To get what you want, you can do the following:
df.rain = df.meteoro %>%
mutate(days_since_start = as.numeric(Dates - as.Date("2017/1/18")),
TwoWeeks = as.Date("2017/1/18") + 14*ceiling(days_since_start/14)) %>%
group_by(TwoWeeks) %>%
summarise(sum_rain = sum(rain))
This computes days_since_start as the days since 2017/1/18 and then manually rounds to the next multiple of two weeks.
Assuming you want to round to the closest date from the ones you have specified I guess the following will work
targetDates<-seq(ymd("2017-02-02"),ymd("2018-01-18"),by='14 days')
df.meteoro$Dates=targetDates[sapply(df.meteoro$Dates,function(x) which.min(abs(interval(targetDates,x))))]
sum_rain=ddply(df.meteoro,.(Dates),summarize,sum_rain=sum(rain,na.rm=T))
as you can see not all dates have the same number of observations. Date "2017-02-02" for instance has all the records between "2017-01-19" until "2017-02-09", which are 22 records.

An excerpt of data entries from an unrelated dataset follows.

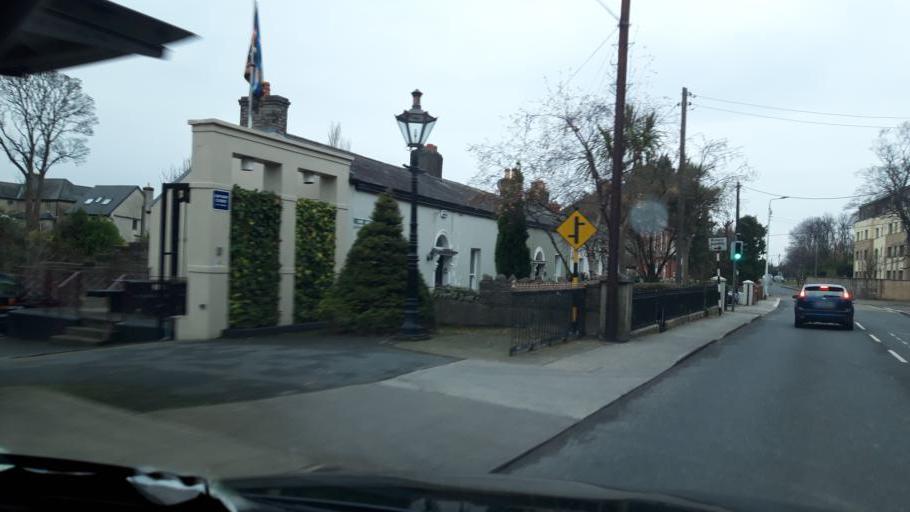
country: IE
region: Leinster
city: Dundrum
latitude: 53.2953
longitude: -6.2462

From "2017-02-10" on dates are rounded to "2017-02-16" etc.
This may be a cheat, but assuming each row/observation is a separate day, then why not just group by every 14 rows and sum.

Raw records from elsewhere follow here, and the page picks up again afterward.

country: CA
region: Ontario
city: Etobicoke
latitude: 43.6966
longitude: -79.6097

# Assign interval groups, each 14 rows
df.meteoro$my_group <-rep(1:100, each=14, length.out=nrow(df.meteoro))
# Grab Interval Names
my_interval_names <- df.meteoro %>%
select(-rain) %>%
group_by(my_group) %>%
slice(1)
# Summarise
df.meteoro %>%
group_by(my_group) %>%
summarise(rain = sum(rain)) %>%
left_join(., my_interval_names)
#> Joining, by = "my_group"
#> # A tibble: 27 x 3
#> my_group rain Dates
#> <int> <dbl> <date>
#> 1 1 3.86 2017-01-19
#> 2 2 -0.581 2017-02-02
#> 3 3 -0.876 2017-02-16
#> 4 4 1.80 2017-03-02
#> 5 5 3.79 2017-03-16
#> 6 6 -3.50 2017-03-30
#> 7 7 5.31 2017-04-13
#> 8 8 2.57 2017-04-27
#> 9 9 -1.33 2017-05-11
#> 10 10 5.41 2017-05-25
#> # ... with 17 more rows
Created on 2018-03-01 by the reprex package (v0.2.0).